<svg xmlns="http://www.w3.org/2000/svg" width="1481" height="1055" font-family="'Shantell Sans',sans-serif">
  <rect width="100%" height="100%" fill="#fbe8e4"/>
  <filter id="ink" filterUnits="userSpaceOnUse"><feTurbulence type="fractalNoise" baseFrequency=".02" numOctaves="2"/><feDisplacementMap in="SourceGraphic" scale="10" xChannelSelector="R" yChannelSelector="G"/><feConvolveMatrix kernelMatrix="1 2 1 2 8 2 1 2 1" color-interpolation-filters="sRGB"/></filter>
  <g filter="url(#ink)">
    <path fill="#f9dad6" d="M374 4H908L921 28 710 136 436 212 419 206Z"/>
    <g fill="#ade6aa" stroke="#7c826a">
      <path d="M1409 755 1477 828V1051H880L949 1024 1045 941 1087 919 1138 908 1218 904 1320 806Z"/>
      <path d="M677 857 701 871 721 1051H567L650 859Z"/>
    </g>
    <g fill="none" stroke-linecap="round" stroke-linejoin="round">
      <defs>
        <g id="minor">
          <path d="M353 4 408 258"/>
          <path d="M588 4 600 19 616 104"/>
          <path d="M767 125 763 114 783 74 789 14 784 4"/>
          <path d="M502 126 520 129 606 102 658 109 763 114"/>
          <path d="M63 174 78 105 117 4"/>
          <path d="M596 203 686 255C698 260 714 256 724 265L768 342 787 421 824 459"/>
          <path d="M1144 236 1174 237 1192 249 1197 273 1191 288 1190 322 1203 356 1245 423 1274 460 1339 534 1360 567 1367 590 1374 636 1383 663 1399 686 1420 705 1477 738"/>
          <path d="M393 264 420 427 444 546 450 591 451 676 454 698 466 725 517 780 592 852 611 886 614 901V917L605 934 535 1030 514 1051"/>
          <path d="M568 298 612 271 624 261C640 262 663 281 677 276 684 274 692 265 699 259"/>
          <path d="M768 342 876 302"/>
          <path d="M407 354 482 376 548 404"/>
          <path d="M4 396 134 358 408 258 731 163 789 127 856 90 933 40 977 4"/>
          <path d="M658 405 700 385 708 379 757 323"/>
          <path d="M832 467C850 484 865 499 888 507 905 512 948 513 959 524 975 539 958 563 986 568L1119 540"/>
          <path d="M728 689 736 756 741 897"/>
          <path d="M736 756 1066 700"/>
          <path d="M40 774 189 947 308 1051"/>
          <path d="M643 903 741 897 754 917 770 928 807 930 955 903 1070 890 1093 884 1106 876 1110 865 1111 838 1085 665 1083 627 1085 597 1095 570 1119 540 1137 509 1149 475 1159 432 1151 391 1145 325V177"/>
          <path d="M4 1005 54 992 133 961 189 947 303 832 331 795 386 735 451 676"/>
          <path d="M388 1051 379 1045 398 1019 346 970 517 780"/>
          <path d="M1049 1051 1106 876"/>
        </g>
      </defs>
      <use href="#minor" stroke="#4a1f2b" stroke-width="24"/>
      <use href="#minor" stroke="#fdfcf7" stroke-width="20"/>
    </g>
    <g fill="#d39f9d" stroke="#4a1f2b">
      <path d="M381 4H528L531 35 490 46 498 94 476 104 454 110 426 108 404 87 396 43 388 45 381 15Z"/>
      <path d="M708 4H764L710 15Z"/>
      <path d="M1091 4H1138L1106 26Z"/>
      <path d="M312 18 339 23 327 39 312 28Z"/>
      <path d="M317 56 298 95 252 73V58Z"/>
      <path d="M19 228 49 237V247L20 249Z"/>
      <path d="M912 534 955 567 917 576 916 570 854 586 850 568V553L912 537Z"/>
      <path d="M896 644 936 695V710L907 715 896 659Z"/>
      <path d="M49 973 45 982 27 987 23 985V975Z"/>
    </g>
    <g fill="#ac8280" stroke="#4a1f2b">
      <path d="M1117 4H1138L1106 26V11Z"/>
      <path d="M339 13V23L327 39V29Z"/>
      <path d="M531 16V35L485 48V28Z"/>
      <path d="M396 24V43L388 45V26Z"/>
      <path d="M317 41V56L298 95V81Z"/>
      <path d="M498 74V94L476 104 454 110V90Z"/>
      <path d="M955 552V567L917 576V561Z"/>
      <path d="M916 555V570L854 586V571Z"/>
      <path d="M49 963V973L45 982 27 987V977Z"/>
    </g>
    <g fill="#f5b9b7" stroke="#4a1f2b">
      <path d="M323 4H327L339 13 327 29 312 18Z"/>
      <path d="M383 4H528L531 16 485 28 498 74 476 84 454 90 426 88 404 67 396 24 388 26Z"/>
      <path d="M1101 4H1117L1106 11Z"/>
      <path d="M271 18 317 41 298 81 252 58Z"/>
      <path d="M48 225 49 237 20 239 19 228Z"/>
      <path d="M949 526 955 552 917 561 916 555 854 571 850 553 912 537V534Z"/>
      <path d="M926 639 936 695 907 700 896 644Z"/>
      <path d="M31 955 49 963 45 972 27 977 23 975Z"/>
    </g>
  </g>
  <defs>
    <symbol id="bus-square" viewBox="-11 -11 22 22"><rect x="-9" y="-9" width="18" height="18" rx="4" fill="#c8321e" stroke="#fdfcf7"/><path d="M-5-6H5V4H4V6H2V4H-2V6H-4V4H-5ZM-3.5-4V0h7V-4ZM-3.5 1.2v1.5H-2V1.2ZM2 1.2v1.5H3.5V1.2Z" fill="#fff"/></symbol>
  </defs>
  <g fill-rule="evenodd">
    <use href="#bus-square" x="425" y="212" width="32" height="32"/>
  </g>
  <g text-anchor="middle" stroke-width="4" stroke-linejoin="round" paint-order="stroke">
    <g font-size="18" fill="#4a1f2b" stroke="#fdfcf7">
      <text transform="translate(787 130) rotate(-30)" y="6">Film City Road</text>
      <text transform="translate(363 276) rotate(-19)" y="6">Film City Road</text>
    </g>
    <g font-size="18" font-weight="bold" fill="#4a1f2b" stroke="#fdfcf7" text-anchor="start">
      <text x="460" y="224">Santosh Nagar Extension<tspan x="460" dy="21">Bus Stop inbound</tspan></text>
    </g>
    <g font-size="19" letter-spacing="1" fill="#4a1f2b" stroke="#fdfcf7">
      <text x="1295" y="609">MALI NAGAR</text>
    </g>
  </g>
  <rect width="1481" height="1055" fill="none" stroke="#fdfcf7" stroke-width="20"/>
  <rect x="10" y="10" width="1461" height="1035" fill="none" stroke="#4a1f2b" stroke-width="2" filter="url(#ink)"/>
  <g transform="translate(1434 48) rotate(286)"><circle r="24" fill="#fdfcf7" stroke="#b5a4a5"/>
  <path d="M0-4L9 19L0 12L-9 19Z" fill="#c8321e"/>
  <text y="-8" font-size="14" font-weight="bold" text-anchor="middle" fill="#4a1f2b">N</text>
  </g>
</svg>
────────────────────────────────────────
→ Task instructions
Repeat the data precisely, line by line.

→ Completed exercise
<svg xmlns="http://www.w3.org/2000/svg" width="1481" height="1055" font-family="'Shantell Sans',sans-serif">
  <rect width="100%" height="100%" fill="#fbe8e4"/>
  <filter id="ink" filterUnits="userSpaceOnUse"><feTurbulence type="fractalNoise" baseFrequency=".02" numOctaves="2"/><feDisplacementMap in="SourceGraphic" scale="10" xChannelSelector="R" yChannelSelector="G"/><feConvolveMatrix kernelMatrix="1 2 1 2 8 2 1 2 1" color-interpolation-filters="sRGB"/></filter>
  <g filter="url(#ink)">
    <path fill="#f9dad6" d="M374 4H908L921 28 710 136 436 212 419 206Z"/>
    <g fill="#ade6aa" stroke="#7c826a">
      <path d="M1409 755 1477 828V1051H880L949 1024 1045 941 1087 919 1138 908 1218 904 1320 806Z"/>
      <path d="M677 857 701 871 721 1051H567L650 859Z"/>
    </g>
    <g fill="none" stroke-linecap="round" stroke-linejoin="round">
      <defs>
        <g id="minor">
          <path d="M353 4 408 258"/>
          <path d="M588 4 600 19 616 104"/>
          <path d="M767 125 763 114 783 74 789 14 784 4"/>
          <path d="M502 126 520 129 606 102 658 109 763 114"/>
          <path d="M63 174 78 105 117 4"/>
          <path d="M596 203 686 255C698 260 714 256 724 265L768 342 787 421 824 459"/>
          <path d="M1144 236 1174 237 1192 249 1197 273 1191 288 1190 322 1203 356 1245 423 1274 460 1339 534 1360 567 1367 590 1374 636 1383 663 1399 686 1420 705 1477 738"/>
          <path d="M393 264 420 427 444 546 450 591 451 676 454 698 466 725 517 780 592 852 611 886 614 901V917L605 934 535 1030 514 1051"/>
          <path d="M568 298 612 271 624 261C640 262 663 281 677 276 684 274 692 265 699 259"/>
          <path d="M768 342 876 302"/>
          <path d="M407 354 482 376 548 404"/>
          <path d="M4 396 134 358 408 258 731 163 789 127 856 90 933 40 977 4"/>
          <path d="M658 405 700 385 708 379 757 323"/>
          <path d="M832 467C850 484 865 499 888 507 905 512 948 513 959 524 975 539 958 563 986 568L1119 540"/>
          <path d="M728 689 736 756 741 897"/>
          <path d="M736 756 1066 700"/>
          <path d="M40 774 189 947 308 1051"/>
          <path d="M643 903 741 897 754 917 770 928 807 930 955 903 1070 890 1093 884 1106 876 1110 865 1111 838 1085 665 1083 627 1085 597 1095 570 1119 540 1137 509 1149 475 1159 432 1151 391 1145 325V177"/>
          <path d="M4 1005 54 992 133 961 189 947 303 832 331 795 386 735 451 676"/>
          <path d="M388 1051 379 1045 398 1019 346 970 517 780"/>
          <path d="M1049 1051 1106 876"/>
        </g>
      </defs>
      <use href="#minor" stroke="#4a1f2b" stroke-width="24"/>
      <use href="#minor" stroke="#fdfcf7" stroke-width="20"/>
    </g>
    <g fill="#d39f9d" stroke="#4a1f2b">
      <path d="M381 4H528L531 35 490 46 498 94 476 104 454 110 426 108 404 87 396 43 388 45 381 15Z"/>
      <path d="M708 4H764L710 15Z"/>
      <path d="M1091 4H1138L1106 26Z"/>
      <path d="M312 18 339 23 327 39 312 28Z"/>
      <path d="M317 56 298 95 252 73V58Z"/>
      <path d="M19 228 49 237V247L20 249Z"/>
      <path d="M912 534 955 567 917 576 916 570 854 586 850 568V553L912 537Z"/>
      <path d="M896 644 936 695V710L907 715 896 659Z"/>
      <path d="M49 973 45 982 27 987 23 985V975Z"/>
    </g>
    <g fill="#ac8280" stroke="#4a1f2b">
      <path d="M1117 4H1138L1106 26V11Z"/>
      <path d="M339 13V23L327 39V29Z"/>
      <path d="M531 16V35L485 48V28Z"/>
      <path d="M396 24V43L388 45V26Z"/>
      <path d="M317 41V56L298 95V81Z"/>
      <path d="M498 74V94L476 104 454 110V90Z"/>
      <path d="M955 552V567L917 576V561Z"/>
      <path d="M916 555V570L854 586V571Z"/>
      <path d="M49 963V973L45 982 27 987V977Z"/>
    </g>
    <g fill="#f5b9b7" stroke="#4a1f2b">
      <path d="M323 4H327L339 13 327 29 312 18Z"/>
      <path d="M383 4H528L531 16 485 28 498 74 476 84 454 90 426 88 404 67 396 24 388 26Z"/>
      <path d="M1101 4H1117L1106 11Z"/>
      <path d="M271 18 317 41 298 81 252 58Z"/>
      <path d="M48 225 49 237 20 239 19 228Z"/>
      <path d="M949 526 955 552 917 561 916 555 854 571 850 553 912 537V534Z"/>
      <path d="M926 639 936 695 907 700 896 644Z"/>
      <path d="M31 955 49 963 45 972 27 977 23 975Z"/>
    </g>
  </g>
  <defs>
    <symbol id="bus-square" viewBox="-11 -11 22 22"><rect x="-9" y="-9" width="18" height="18" rx="4" fill="#c8321e" stroke="#fdfcf7"/><path d="M-5-6H5V4H4V6H2V4H-2V6H-4V4H-5ZM-3.5-4V0h7V-4ZM-3.5 1.2v1.5H-2V1.2ZM2 1.2v1.5H3.5V1.2Z" fill="#fff"/></symbol>
  </defs>
  <g fill-rule="evenodd">
    <use href="#bus-square" x="425" y="212" width="32" height="32"/>
  </g>
  <g text-anchor="middle" stroke-width="4" stroke-linejoin="round" paint-order="stroke">
    <g font-size="18" fill="#4a1f2b" stroke="#fdfcf7">
      <text transform="translate(787 130) rotate(-30)" y="6">Film City Road</text>
      <text transform="translate(363 276) rotate(-19)" y="6">Film City Road</text>
    </g>
    <g font-size="18" font-weight="bold" fill="#4a1f2b" stroke="#fdfcf7" text-anchor="start">
      <text x="460" y="224">Santosh Nagar Extension<tspan x="460" dy="21">Bus Stop inbound</tspan></text>
    </g>
    <g font-size="19" letter-spacing="1" fill="#4a1f2b" stroke="#fdfcf7">
      <text x="1295" y="609">MALI NAGAR</text>
    </g>
  </g>
  <rect width="1481" height="1055" fill="none" stroke="#fdfcf7" stroke-width="20"/>
  <rect x="10" y="10" width="1461" height="1035" fill="none" stroke="#4a1f2b" stroke-width="2" filter="url(#ink)"/>
  <g transform="translate(1434 48) rotate(286)"><circle r="24" fill="#fdfcf7" stroke="#b5a4a5"/>
  <path d="M0-4L9 19L0 12L-9 19Z" fill="#c8321e"/>
  <text y="-8" font-size="14" font-weight="bold" text-anchor="middle" fill="#4a1f2b">N</text>
  </g>
</svg>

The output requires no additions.